Antonio Veronese, artista brasileiro de renome internacional, tem obra exposta em numerosos museus, coleções públicas e privadas no Brasil e no exterior. Pela denúncia da violência contra menores no Rio de Janeiro, Veronese foi convidado-palestrante à Comissão de Direitos Humanos da ONU- em Genebra, e recebeu, da Suprema Corte de Justiça brasileira, a menção Honnoris Causa" Risoleta Córdula-Assustos Culturais-Embaixada brasileira em Paris.

Antonio Veronese manteve durante anos, na década de 90, um projeto de oficinas de arte nos centros de recuperação de jovens infratores, utilizando a pintura como forma de reabilitação psico-pedagógica dos adolescentes entre 12 e 18 anos. Alguns dos trabalhos produzidos pelo jovens foram expostos em Genebra (Suíça), no Salão Negro do Congresso Nacional, em Brasília, e na Universidade de San Francisco, nos Estados Unidos.

Radicado na França desde 2004, ele se sente - ao menos artisticamente - em casa. A troca de endereço, portanto, foi útil, embora tenha sido motivada por ameaças de morte, recebidas depois que Veronese denunciou casos de violência contra menores no Brasil.

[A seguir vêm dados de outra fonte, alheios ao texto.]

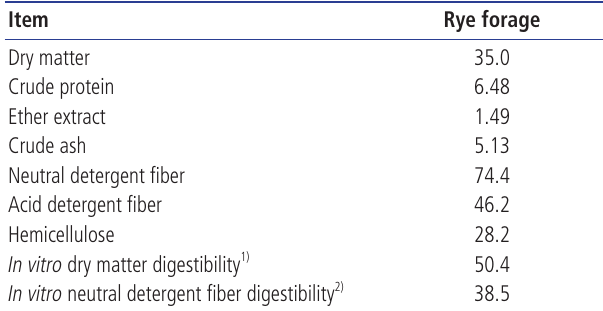
Table 1. Chemical compositions and in vitro digestibility of rye forage before ensiled (%, dry matter)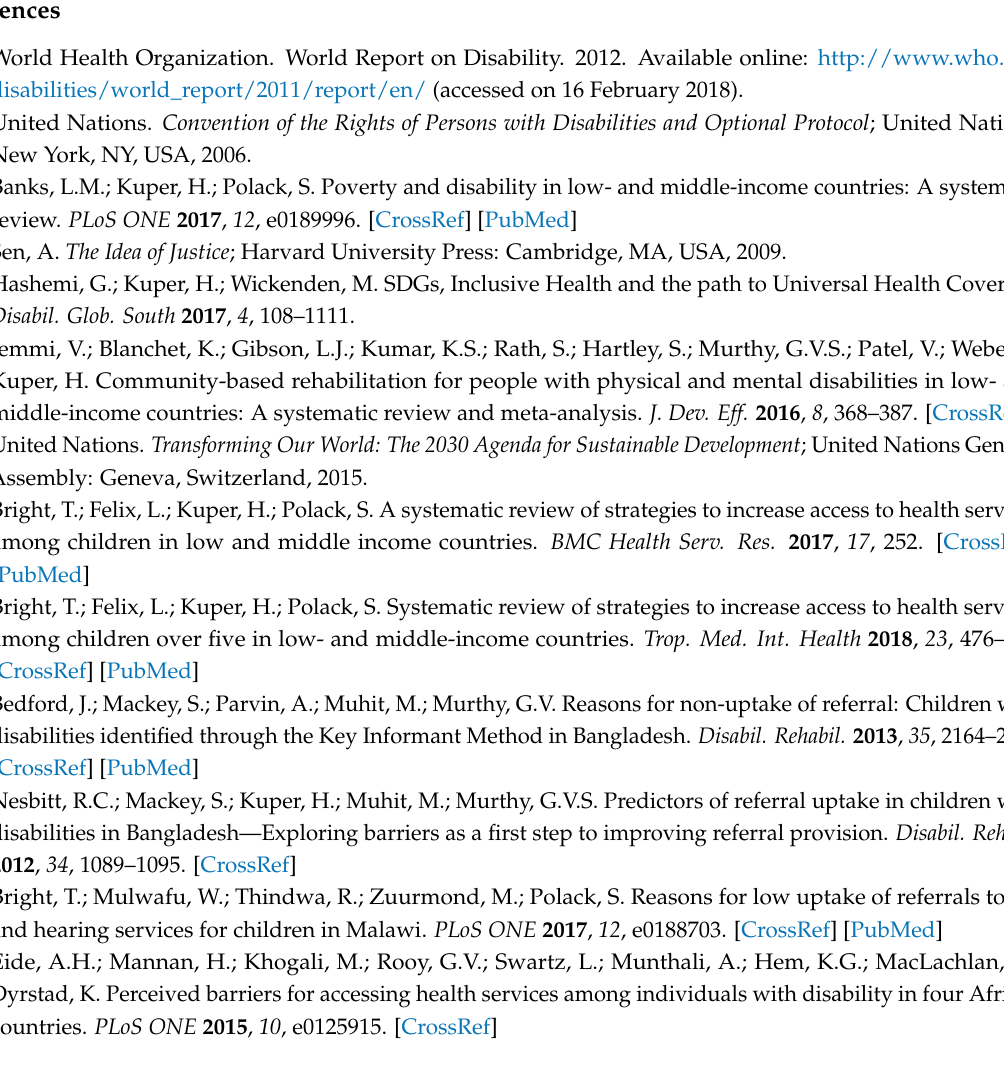
s1, Table S1: Rationale for each component of the intervention in Malawi, Table S2: Example: Insight development for the ‘comfort and confidence’ theme, Figure S1: Theory of change for improving uptake of referral for ear and hearing services in Malawi, Figure S2: Theory of Change for the menstrual hygiene behaviour change intervention in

O engajamento em favor de crianças e adolescentes carentes é uma das características de suas obras - além de uma espécie de obsessão por rostos. Antes de deixar o Rio - que o paulista de Brotas adotara por anos -, deu aulas de arte para menores infratores no Instituto João Luiz Alves, na Ilha do Governador. Em 1998, chegou a cobrar da então primeira-dama, Ruth Cardoso, medidas para tirar das ruas crianças abandonadas. Sua obra Just Kids (Apenas Crianças) é usada pela Unicef (Fundo das Nações Unidas para a Infância) para simbolizar os dez anos do Estatuto da Infância e da Adolescência (ECA), enquanto Save the Children (Salvem as Crianças) é símbolo dos 50 anos da ONU. Apesar de distante do Brasil, Veronese, de 55 anos, se diz ligado a essa temática e ao país. Mas se sente esquecido pela crítica brasileira, que, segundo ele, lhe dedica "a mais absoluta e total indiferença".